Breakfast on the patio!





Relaxin' in the sun on the back patio

After resting up and chowing down on a nice breakfast of bread, papaya jam, cheese, and real coffee (yes, real coffee!!!!) at the hostel we headed east to the famed Elqui Valley, heart of Chilean pisco production, which is also famous for it’s UFO sightings (OVNIS in Spanish) and its “woo-woo” cosmic energies.

As we drove east the scenery became more and more awe-inspiring. Stark semi-desert landscapes surrounded by 5,000 foot cactus-covered peaks contrasted with lush green vineyards along the Rio Elqui. Our first stop was at the Ruta Norte Pisco distillery. Although we were too early for a tour we took some photos of the girls and of the lake and vineyards that surround it. WOW!!


Our next stop was the sleepy village of Vicuña where we visited Nobel Prize winning poet and writer Gabriela Mistral’s museum on the grounds of her birthplace. Vicuña also has some interesting churches, a strange castle-like colonial building that has been converted to a local museum, and a cute arts and crafts market.

downtown Vicuña


After Vicuña we set off again in search of the elusive pisco tour. After a bit of uncertainty at which one to choose, JoAnna made a quick decision and pulled off in to what appeared to be a small vineyard. Here we encountered the owner and learned we had stumbled upon one of the few wine producers in the region, a small family-owned operation called Cavas del Valle that produces tasty organic wines. She explained that organic wine production in Elqui Valley is easy, for one reason.
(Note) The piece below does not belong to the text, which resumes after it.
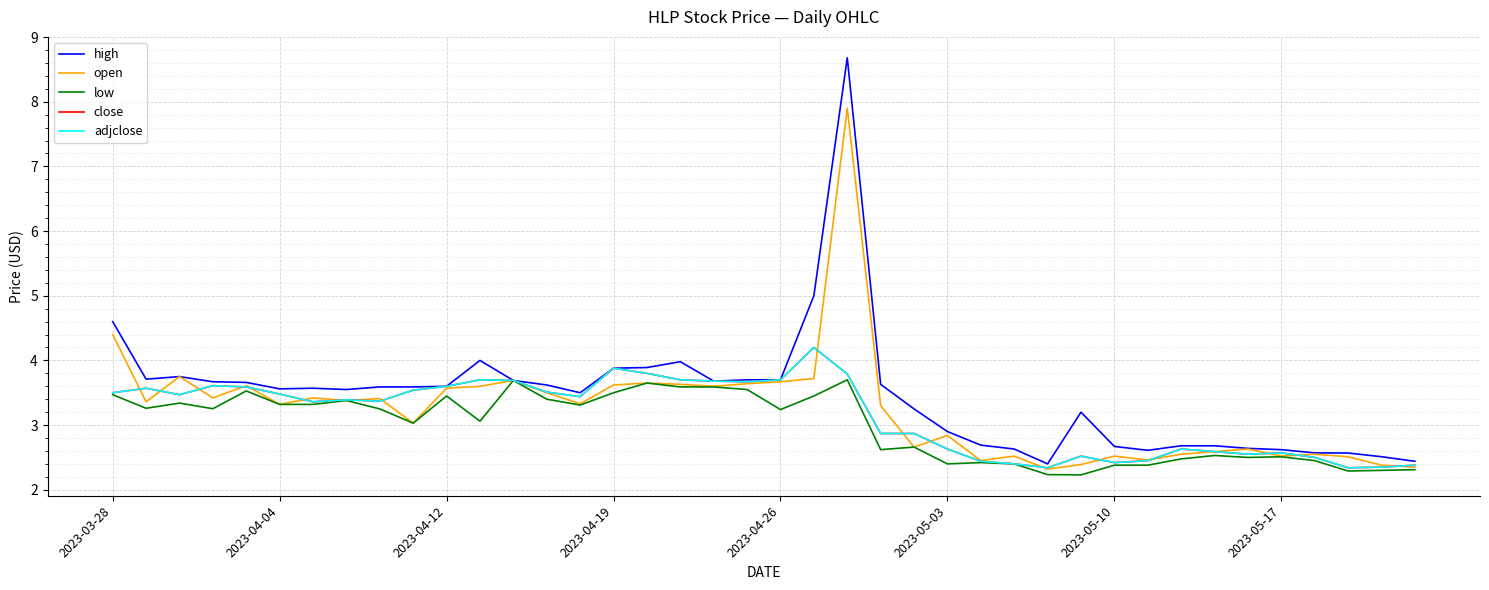

Is this an area chart (filled region under the line)?

No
Due to the aridity and the altitude, THERE ARE NO PESTS!

We sampled several varieties on the beautiful back patio and learned about their operation. The owner was friendly and the wine was delicious. We all bought a few bottles at quite reasonable prices for consumption at a later date.

This is where they live and make the wine as well. beautiful!


Sampling some wine on the back patio

Afterward we continued through the valley to the town of Pisco Elqui. Our ultimate goal was to find a good meal as we were all quite hungry and in dire need of a pisco sour after several fruitless stops at closed pisco factories. Sheer luck and perseverance brought us to a restaurant just outside of town called Miraflores, which offered a beautiful patio and a stunning view of the valley. We spent the better part of 2 hours admiring the view, chowing down on a good meal and snapping photos of the surrounding scenery.

The vista from the restaurant


Pisco, the thinking man's drink (Petra & Clayton)


Amongst the vineyards below


What a beautiful setting for lunch!


Jo being cute!

After our extended lunch break we opted to head back the way we had come in search of the elusive “pisco factory tour”. After getting rejected at the Pisco Mistral’s distillery (“no se puede”) we settled on the Artesanos del Cochiguaz which offered a somewhat lackluster “virtual tour” and a few tasters of the product. Honestly, the highlight of the tour was the touristy donkey billboard.